- **PROBLEM TO WORK ON**
A word-for-word copy of every entry below is required; the images do not belong in it.

- **GIVEN RECORDS**
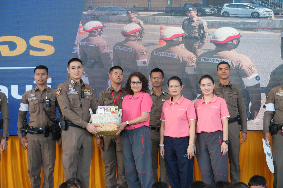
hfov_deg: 32.6
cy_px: 94
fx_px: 483
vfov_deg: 22.1
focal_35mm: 62
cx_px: 142
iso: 1000
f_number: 5.6
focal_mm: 41
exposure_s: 1/160
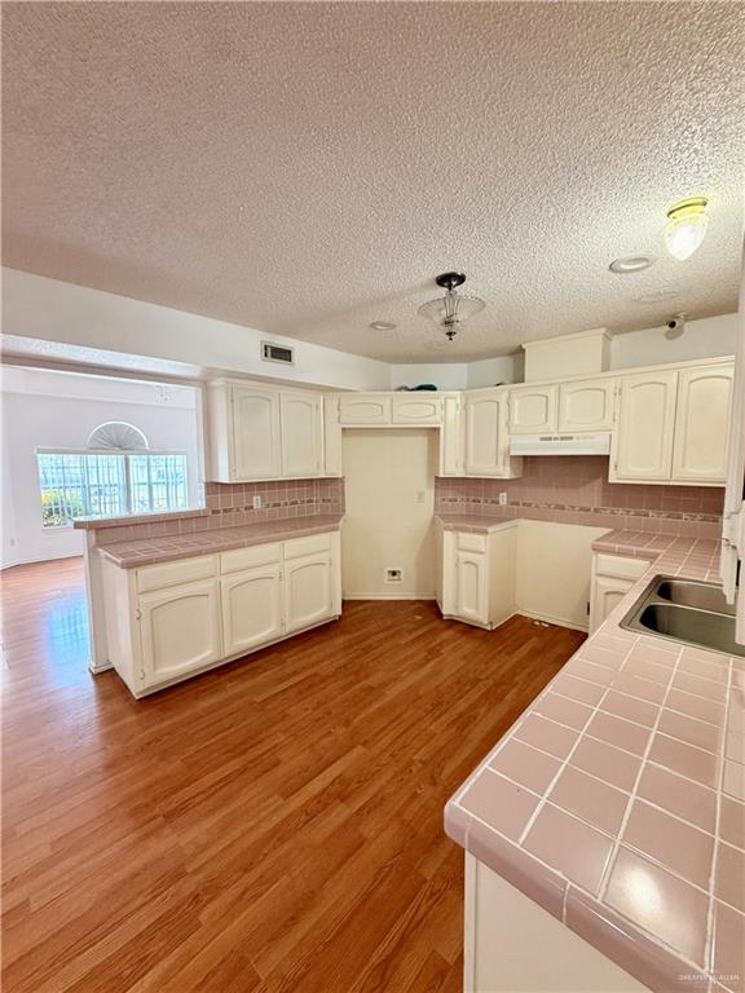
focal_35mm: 14
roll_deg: +0.1
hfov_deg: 85.7
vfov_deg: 102.1
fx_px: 402
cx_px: 372
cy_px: 496
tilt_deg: -6.0
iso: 250
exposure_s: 1/60
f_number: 2.2
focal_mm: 2.22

- **YOUR SOLUTION**
hfov_deg: 32.6
cy_px: 94
fx_px: 483
vfov_deg: 22.1
focal_35mm: 62
cx_px: 142
iso: 1000
f_number: 5.6
focal_mm: 41
exposure_s: 1/160
focal_35mm: 14
roll_deg: +0.1
hfov_deg: 85.7
vfov_deg: 102.1
fx_px: 402
cx_px: 372
cy_px: 496
tilt_deg: -6.0
iso: 250
exposure_s: 1/60
f_number: 2.2
focal_mm: 2.22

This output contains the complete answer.